RECORD SET -
+++
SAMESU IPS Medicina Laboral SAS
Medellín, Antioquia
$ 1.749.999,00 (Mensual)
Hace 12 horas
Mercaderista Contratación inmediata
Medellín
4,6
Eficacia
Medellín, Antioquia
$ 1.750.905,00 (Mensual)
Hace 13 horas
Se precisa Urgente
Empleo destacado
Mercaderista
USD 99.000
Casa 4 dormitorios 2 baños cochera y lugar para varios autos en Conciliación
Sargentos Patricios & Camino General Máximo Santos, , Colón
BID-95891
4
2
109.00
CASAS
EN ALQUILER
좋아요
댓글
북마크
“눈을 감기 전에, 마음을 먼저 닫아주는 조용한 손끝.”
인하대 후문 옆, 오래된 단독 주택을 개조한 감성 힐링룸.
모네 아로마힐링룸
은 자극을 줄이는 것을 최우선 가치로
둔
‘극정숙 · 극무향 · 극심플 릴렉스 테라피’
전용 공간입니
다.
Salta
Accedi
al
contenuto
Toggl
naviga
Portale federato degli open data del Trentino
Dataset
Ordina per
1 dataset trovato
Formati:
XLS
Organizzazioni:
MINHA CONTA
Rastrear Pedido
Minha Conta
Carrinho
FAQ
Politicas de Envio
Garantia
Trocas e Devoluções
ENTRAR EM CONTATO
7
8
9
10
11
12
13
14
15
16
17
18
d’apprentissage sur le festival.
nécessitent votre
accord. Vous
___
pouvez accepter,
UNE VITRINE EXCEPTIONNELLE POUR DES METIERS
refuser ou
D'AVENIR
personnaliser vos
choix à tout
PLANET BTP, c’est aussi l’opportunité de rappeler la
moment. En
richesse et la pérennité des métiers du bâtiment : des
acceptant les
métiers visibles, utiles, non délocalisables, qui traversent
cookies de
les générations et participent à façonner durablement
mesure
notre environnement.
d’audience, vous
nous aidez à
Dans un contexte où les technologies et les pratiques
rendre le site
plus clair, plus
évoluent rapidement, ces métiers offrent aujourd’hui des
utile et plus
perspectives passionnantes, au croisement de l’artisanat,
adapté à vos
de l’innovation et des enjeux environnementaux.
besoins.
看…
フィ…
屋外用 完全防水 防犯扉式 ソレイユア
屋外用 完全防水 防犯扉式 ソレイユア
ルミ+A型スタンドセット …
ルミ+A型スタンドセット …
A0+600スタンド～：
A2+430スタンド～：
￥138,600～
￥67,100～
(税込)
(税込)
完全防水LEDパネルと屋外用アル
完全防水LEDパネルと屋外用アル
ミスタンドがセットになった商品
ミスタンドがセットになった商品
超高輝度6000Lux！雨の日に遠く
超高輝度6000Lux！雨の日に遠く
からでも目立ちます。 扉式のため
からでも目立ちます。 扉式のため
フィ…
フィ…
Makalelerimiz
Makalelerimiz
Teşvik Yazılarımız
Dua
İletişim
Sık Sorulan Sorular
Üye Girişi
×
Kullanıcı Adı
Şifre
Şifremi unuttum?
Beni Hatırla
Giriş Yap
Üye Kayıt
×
+++
PROBLEM DESCRIPTION -
Reproduce every one of the rows above word for word, keeping each line and its order unchanged.

EXERCISE ANSWER -
SAMESU IPS Medicina Laboral SAS
Medellín, Antioquia
$ 1.749.999,00 (Mensual)
Hace 12 horas
Mercaderista Contratación inmediata
Medellín
4,6
Eficacia
Medellín, Antioquia
$ 1.750.905,00 (Mensual)
Hace 13 horas
Se precisa Urgente
Empleo destacado
Mercaderista
USD 99.000
Casa 4 dormitorios 2 baños cochera y lugar para varios autos en Conciliación
Sargentos Patricios & Camino General Máximo Santos, , Colón
BID-95891
4
2
109.00
CASAS
EN ALQUILER
좋아요
댓글
북마크
“눈을 감기 전에, 마음을 먼저 닫아주는 조용한 손끝.”
인하대 후문 옆, 오래된 단독 주택을 개조한 감성 힐링룸.
모네 아로마힐링룸
은 자극을 줄이는 것을 최우선 가치로
둔
‘극정숙 · 극무향 · 극심플 릴렉스 테라피’
전용 공간입니
다.
Salta
Accedi
al
contenuto
Toggl
naviga
Portale federato degli open data del Trentino
Dataset
Ordina per
1 dataset trovato
Formati:
XLS
Organizzazioni:
MINHA CONTA
Rastrear Pedido
Minha Conta
Carrinho
FAQ
Politicas de Envio
Garantia
Trocas e Devoluções
ENTRAR EM CONTATO
7
8
9
10
11
12
13
14
15
16
17
18
d’apprentissage sur le festival.
nécessitent votre
accord. Vous
___
pouvez accepter,
UNE VITRINE EXCEPTIONNELLE POUR DES METIERS
refuser ou
D'AVENIR
personnaliser vos
choix à tout
PLANET BTP, c’est aussi l’opportunité de rappeler la
moment. En
richesse et la pérennité des métiers du bâtiment : des
acceptant les
métiers visibles, utiles, non délocalisables, qui traversent
cookies de
les générations et participent à façonner durablement
mesure
notre environnement.
d’audience, vous
nous aidez à
Dans un contexte où les technologies et les pratiques
rendre le site
plus clair, plus
évoluent rapidement, ces métiers offrent aujourd’hui des
utile et plus
perspectives passionnantes, au croisement de l’artisanat,
adapté à vos
de l’innovation et des enjeux environnementaux.
besoins.
看…
フィ…
屋外用 完全防水 防犯扉式 ソレイユア
屋外用 完全防水 防犯扉式 ソレイユア
ルミ+A型スタンドセット …
ルミ+A型スタンドセット …
A0+600スタンド～：
A2+430スタンド～：
￥138,600～
￥67,100～
(税込)
(税込)
完全防水LEDパネルと屋外用アル
完全防水LEDパネルと屋外用アル
ミスタンドがセットになった商品
ミスタンドがセットになった商品
超高輝度6000Lux！雨の日に遠く
超高輝度6000Lux！雨の日に遠く
からでも目立ちます。 扉式のため
からでも目立ちます。 扉式のため
フィ…
フィ…
Makalelerimiz
Makalelerimiz
Teşvik Yazılarımız
Dua
İletişim
Sık Sorulan Sorular
Üye Girişi
×
Kullanıcı Adı
Şifre
Şifremi unuttum?
Beni Hatırla
Giriş Yap
Üye Kayıt
×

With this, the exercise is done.